Había días que Galio pasaba la noche sin dormir. Y ese día podía librarse de la bronca diaria y de los muchos castigos.
La desesperación de Agnes iba cada día en aumento. El niño ya tenía edad para no mojar la cama, su paciencia tenía un límite. Quería al niño, lo había alimentado con su propia leche, lo había visto crecer. Pero este crío era terco y desobediente, no le daba la gana de esforzarse, era un cochino y lo peor de todo, lo hacía para mortificarla a ella que era la que más lo quería. Así le pagaba su dedicación.
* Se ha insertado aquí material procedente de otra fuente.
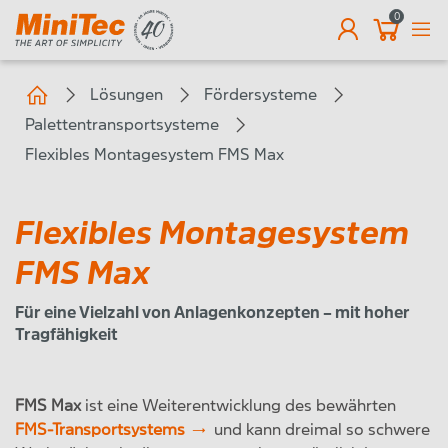
0
DE
Lösungen
Fördersysteme
Palettentransportsysteme
Flexibles Montagesystem FMS Max
Flexibles Montagesystem
FMS Max
Für eine Vielzahl von Anlagenkonzepten – mit hoher
Tragfähigkeit
FMS Max
ist eine Weiterentwicklung des bewährten
FMS-Transportsystems
und kann dreimal so schwere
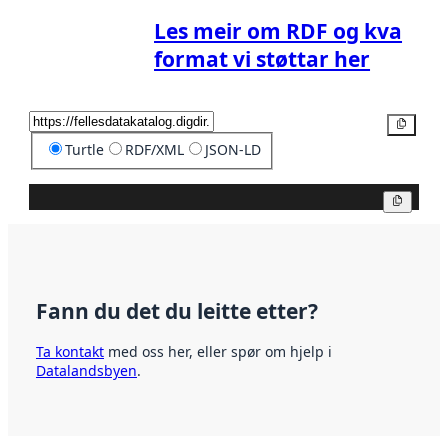
Les meir om RDF og kva
format vi støttar her
Kopier
Turtle
RDF/XML
JSON-LD
Kopier
Fann du det du leitte etter?
Ta kontakt
med oss her, eller spør om hjelp i
Datalandsbyen
.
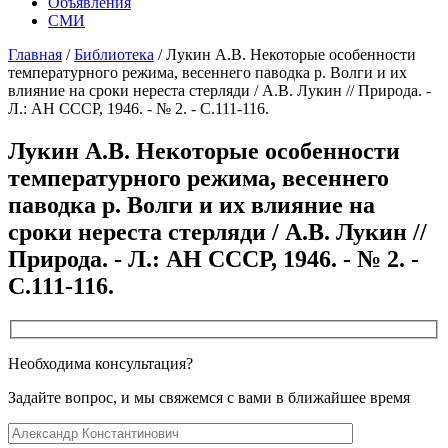
Объявления
СМИ
Главная
/
Библиотека
/
Лукин А.В. Некоторые особенности
температурного режима, весеннего паводка р. Волги и их
влияние на сроки нереста стерляди / А.В. Лукин // Природа. -
Л.: АН СССР, 1946. - № 2. - С.111-116.
Лукин А.В. Некоторые особенности
температурного режима, весеннего
паводка р. Волги и их влияние на
сроки нереста стерляди / А.В. Лукин //
Природа. - Л.: АН СССР, 1946. - № 2. -
С.111-116.
Необходима консультация?
Задайте вопрос, и мы свяжемся с вами в ближайшее время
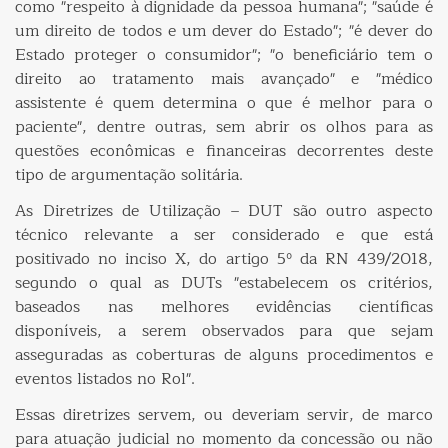
como "respeito à dignidade da pessoa humana"; "saúde é
um direito de todos e um dever do Estado"; "é dever do
Estado proteger o consumidor"; "o beneficiário tem o
direito ao tratamento mais avançado" e "médico
assistente é quem determina o que é melhor para o
paciente", dentre outras, sem abrir os olhos para as
questões econômicas e financeiras decorrentes deste
tipo de argumentação solitária.
As Diretrizes de Utilização – DUT são outro aspecto
técnico relevante a ser considerado e que está
positivado no inciso X, do artigo 5º da RN 439/2018,
segundo o qual as DUTs "estabelecem os critérios,
baseados nas melhores evidências científicas
disponíveis, a serem observados para que sejam
asseguradas as coberturas de alguns procedimentos e
eventos listados no Rol".
Essas diretrizes servem, ou deveriam servir, de marco
para atuação judicial no momento da concessão ou não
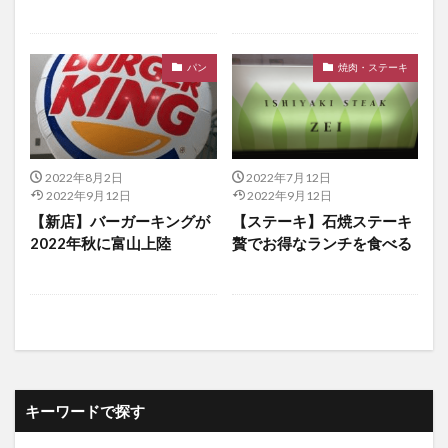
パン
焼肉・ステーキ
2022年8月2日
2022年7月12日
2022年9月12日
2022年9月12日
【新店】バーガーキングが
【ステーキ】石焼ステーキ
2022年秋に富山上陸
贅でお得なランチを食べる
キーワードで探す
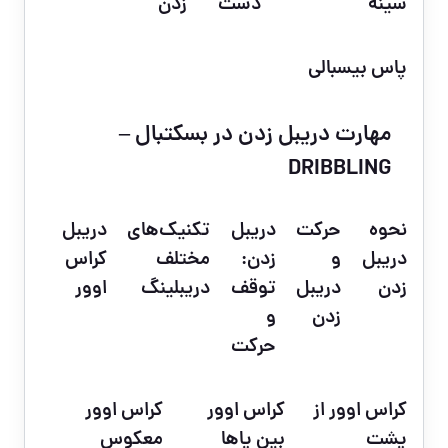
سینه
دست
زدن
پاس بیسبالی
مهارت دریبل زدن در بسکتبال –
DRIBBLING
نحوه
حرکت
دریبل
تکنیک‌های
دریبل
دریبل
و
زدن:
مختلف
کراس
زدن
دریبل
توقف
دریبلینگ
اوور
زدن
و
حرکت
کراس اوور از
کراس اوور
کراس اوور
پشت
بین پاها
معکوس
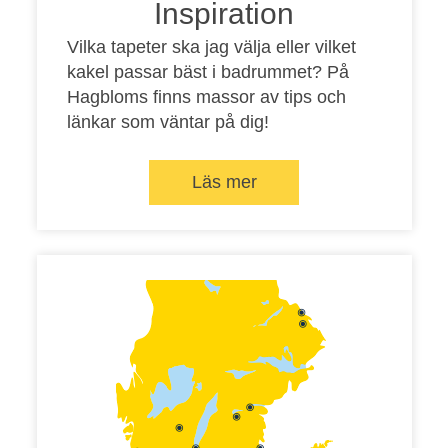
Inspiration
Vilka tapeter ska jag välja eller vilket
kakel passar bäst i badrummet? På
Hagbloms finns massor av tips och
länkar som väntar på dig!
Läs mer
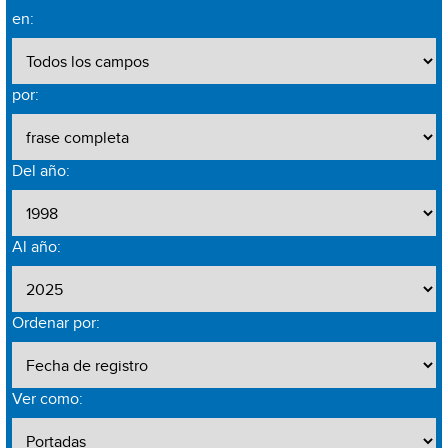
en:
por:
Del año:
Al año:
Ordenar por:
Ver como:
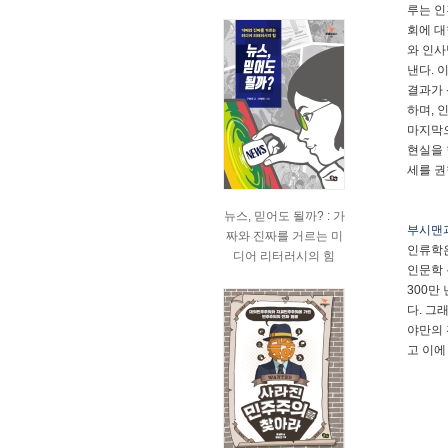
루는 인
회에 대
와 인사
낸다. 
결과가 
하며, 
마지막으
현실을 
세를 권
뉴스, 믿어도 될까? : 가
부시맨과
짜와 진짜를 거르는 미
인류학은
디어 리터러시의 힘
인문학 
300만
다. 그
야만의 
고 이에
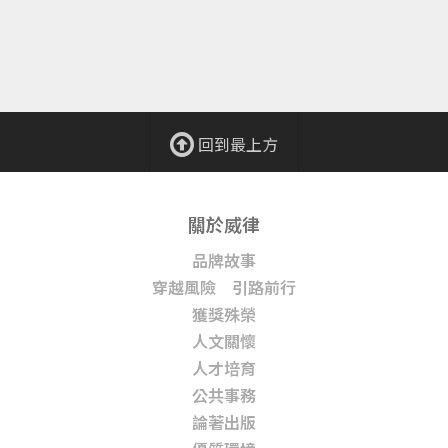
回到最上方
關於威律
品牌故事
穿越風險 引路前行
獲獎殊榮
人文關懷
人才培育
公共事務
論著出版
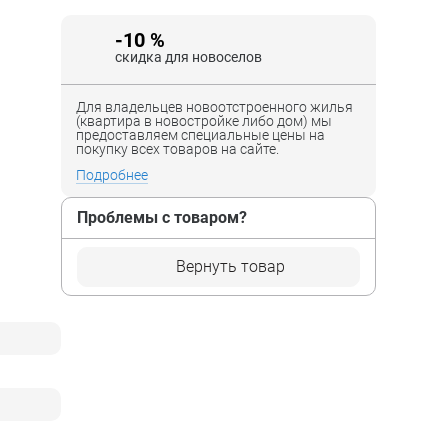
-10 %
скидка для новоселов
Для владельцев новоотстроенного жилья
(квартира в новостройке либо дом) мы
предоставляем специальные цены на
покупку всех товаров на сайте.
Подробнее
Проблемы с товаром?
Вернуть товар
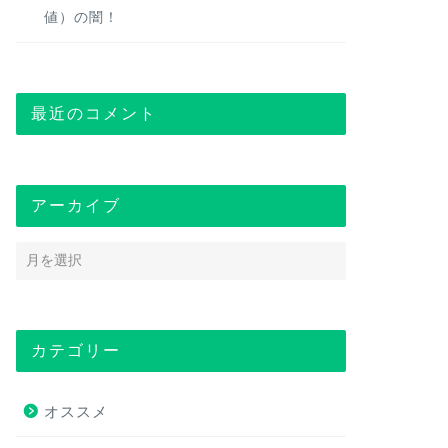
値）の闇！
最近のコメント
アーカイブ
カテゴリー
オススメ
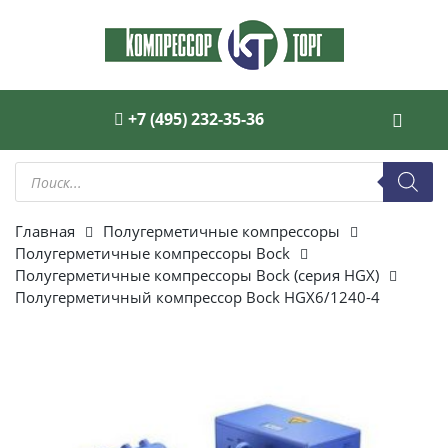
+7 (495) 232-35-36
Поиск
товаров
Главная
Полугерметичные компрессоры
Полугерметичные компрессоры Bock
Полугерметичные компрессоры Bock (серия HGX)
Полугерметичный компрессор Bock HGX6/1240-4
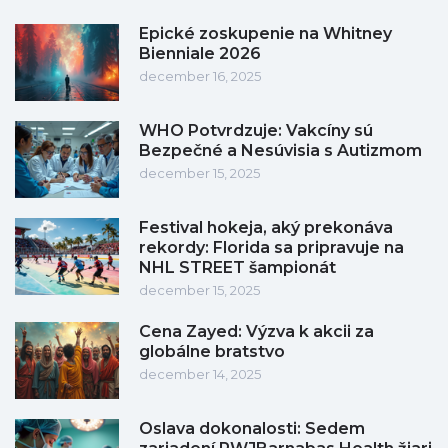
Epické zoskupenie na Whitney
Bienniale 2026
december 16, 2025
WHO Potvrdzuje: Vakcíny sú
Bezpečné a Nesúvisia s Autizmom
december 15, 2025
Festival hokeja, aký prekonáva
rekordy: Florida sa pripravuje na
NHL STREET šampionát
december 15, 2025
Cena Zayed: Výzva k akcii za
globálne bratstvo
december 14, 2025
Oslava dokonalosti: Sedem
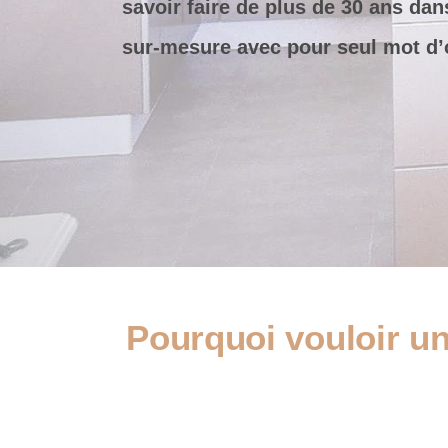
savoir faire de plus de 30 ans dan
sur-mesure avec pour seul mot d’or
Pourquoi vouloir une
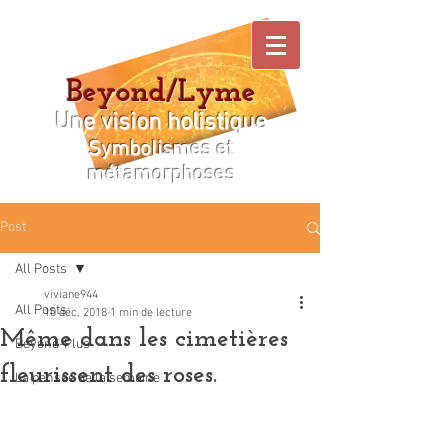
Beyond/Lyme
Une vision holistique
Symbolismes et
métamorphoses
Post
All Posts
viviane944
All Posts
10 déc. 2018
1 min de lecture
Même dans les cimetières
Beyond-Plus
fleurissent des roses.
La pensée de la semaine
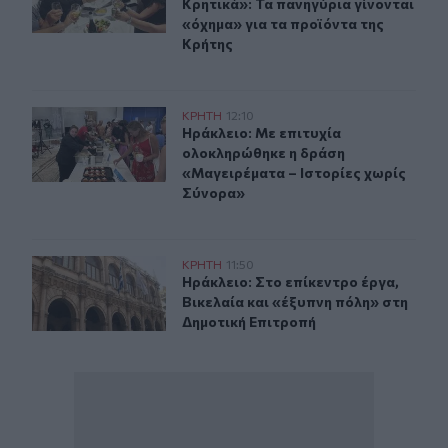
Κρητικά»: Τα πανηγύρια γίνονται
«όχημα» για τα προϊόντα της
Κρήτης
Ηράκλειο: Με επιτυχία ολοκληρώθηκε η δράση «Μαγειρ
ΚΡΗΤΗ
12:10
Ηράκλειο: Με επιτυχία ολοκληρώθη
Ηράκλειο: Με επιτυχία
ολοκληρώθηκε η δράση
«Μαγειρέματα – Ιστορίες χωρίς
Σύνορα»
Ηράκλειο: Συνεδριάζει την Τρίτη η Δημοτική Επιτροπή - 
ΚΡΗΤΗ
11:50
Ηράκλειο: Στο επίκεντρο έργα, Βικ
Ηράκλειο: Στο επίκεντρο έργα,
Βικελαία και «έξυπνη πόλη» στη
Δημοτική Επιτροπή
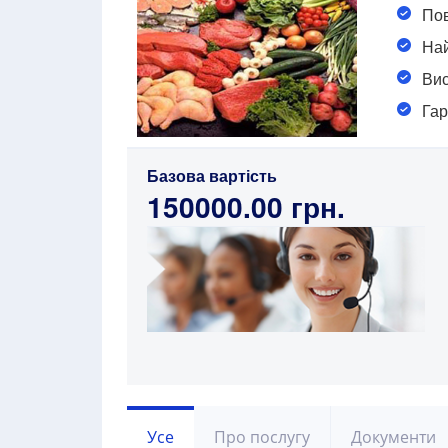
Пов
Най
Вис
Гар
Базова вартість
150000.00 грн.
Усе
Про послугу
Документи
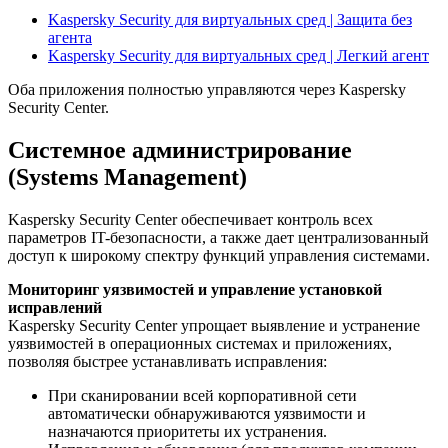
Kaspersky Security для виртуальных сред | Защита без
агента
Kaspersky Security для виртуальных сред | Легкий агент
Оба приложения полностью управляются через Kaspersky
Security Center.
Системное администрирование
(Systems Management)
Kaspersky Security Center обеспечивает контроль всех
параметров IT-безопасности, а также дает централизованный
доступ к широкому спектру функций управления системами.
Мониторинг уязвимостей и управление установкой
исправлений
Kaspersky Security Center упрощает выявление и устранение
уязвимостей в операционных системах и приложениях,
позволяя быстрее устанавливать исправления:
При сканировании всей корпоративной сети
автоматически обнаруживаются уязвимости и
назначаются приоритеты их устранения.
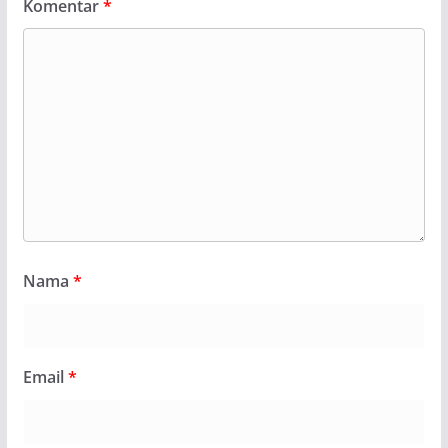
Komentar
*
Nama
*
Email
*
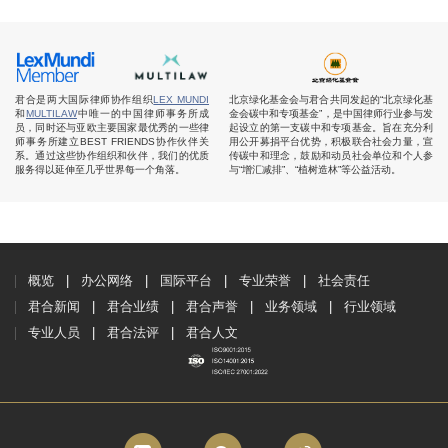
君合是两大国际律师协作组织
LEX MUNDI
北京绿化基金会与君合共同发起的“北京绿化基
和
MULTILAW
中唯一的中国律师事务所成
金会碳中和专项基金”，是中国律师行业参与发
员，同时还与亚欧主要国家最优秀的一些律
起设立的第一支碳中和专项基金。旨在充分利
师事务所建立BEST FRIENDS协作伙伴关
用公开募捐平台优势，积极联合社会力量，宣
系。通过这些协作组织和伙伴，我们的优质
传碳中和理念，鼓励和动员社会单位和个人参
服务得以延伸至几乎世界每一个角落。
与“增汇减排”、“植树造林”等公益活动。
概览
办公网络
国际平台
专业荣誉
社会责任
君合新闻
君合业绩
君合声誉
业务领域
行业领域
专业人员
君合法评
君合人文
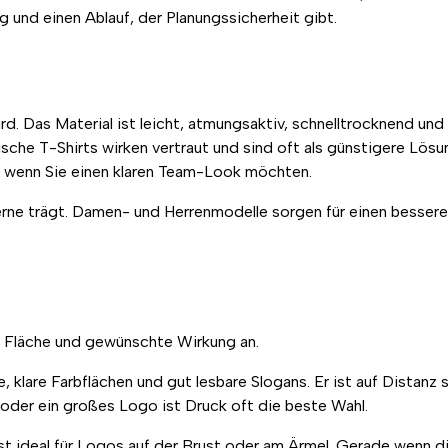
und einen Ablauf, der Planungssicherheit gibt.
wird. Das Material ist leicht, atmungsaktiv, schnelltrocknend 
sische T-Shirts wirken vertraut und sind oft als günstigere Lös
t, wenn Sie einen klaren Team-Look möchten.
erne trägt. Damen- und Herrenmodelle sorgen für einen besseren
, Fläche und gewünschte Wirkung an.
 klare Farbflächen und gut lesbare Slogans. Er ist auf Distanz s
oder ein großes Logo ist Druck oft die beste Wahl.
sst ideal für Logos auf der Brust oder am Ärmel. Gerade wenn di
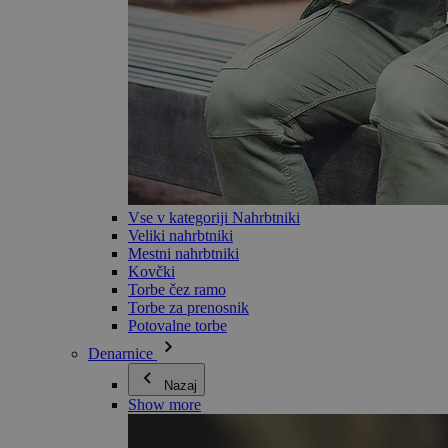
Vse v kategoriji Nahrbtniki
Veliki nahrbtniki
Mestni nahrbtniki
Kovčki
Torbe čez ramo
Torbe za prenosnik
Potovalne torbe
Denarnice
Nazaj
Show more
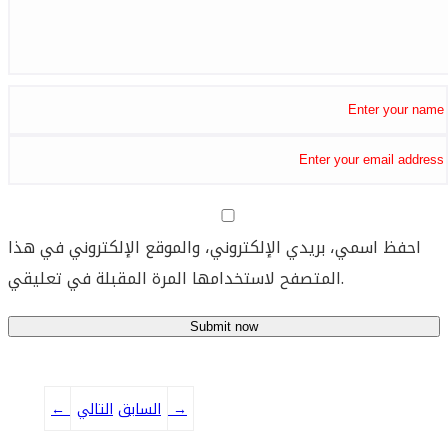
احفظ اسمي، بريدي الإلكتروني، والموقع الإلكتروني في هذا
المتصفح لاستخدامها المرة المقبلة في تعليقي.
→
التالي
السابق
←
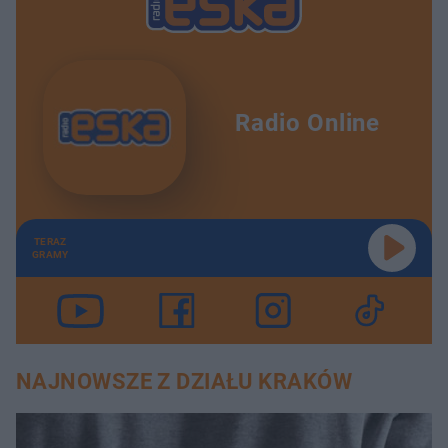
Radio Online
TERAZ
GRAMY
NAJNOWSZE Z DZIAŁU KRAKÓW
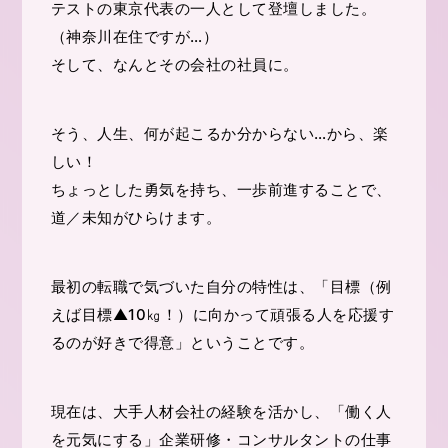
テストの東京代表の一人として登壇しました。
（神奈川在住ですが…）
そして、なんとその会社の社員に。
そう、人生、何が起こるか分からない…から、楽
しい！
ちょっとした勇気を持ち、一歩前進することで、
道／未知がひらけます。
最初の転職で気づいた自分の特性は、「目標（例
えば目標▲10㎏！）に向かって頑張る人を応援す
るのが好きで得意」ということです。
現在は、大手人材会社の経験を活かし、「働く人
を元気にする」企業研修・コンサルタントの仕事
No podía quejarse con Sebastiá. El hombre parco en palabras como era, no le admitía quejas, ella lo había querido, ahora ya era tarde. El a su manera también quería al chico. Pero no estaba de acuerdo con los privilegios que según el gozaba. Si se meaba no era su problema, que durmiera mojado y sucio todos los días y punto.
En ocasiones la tensión en la casa, a causa de los dichosos pipís, se hacía insoportable. Agnes gritaba descontrolada. Se tomaba como una agresión personal el hecho. Veía al pobre Galio como un monstruo de maldad y además había de soportar la irritación de Sebastiá que la hacía culpable de todo. Sebas se dedicaba a pasar más horas en la fragua que gracias a Dios trabajo no le faltaba.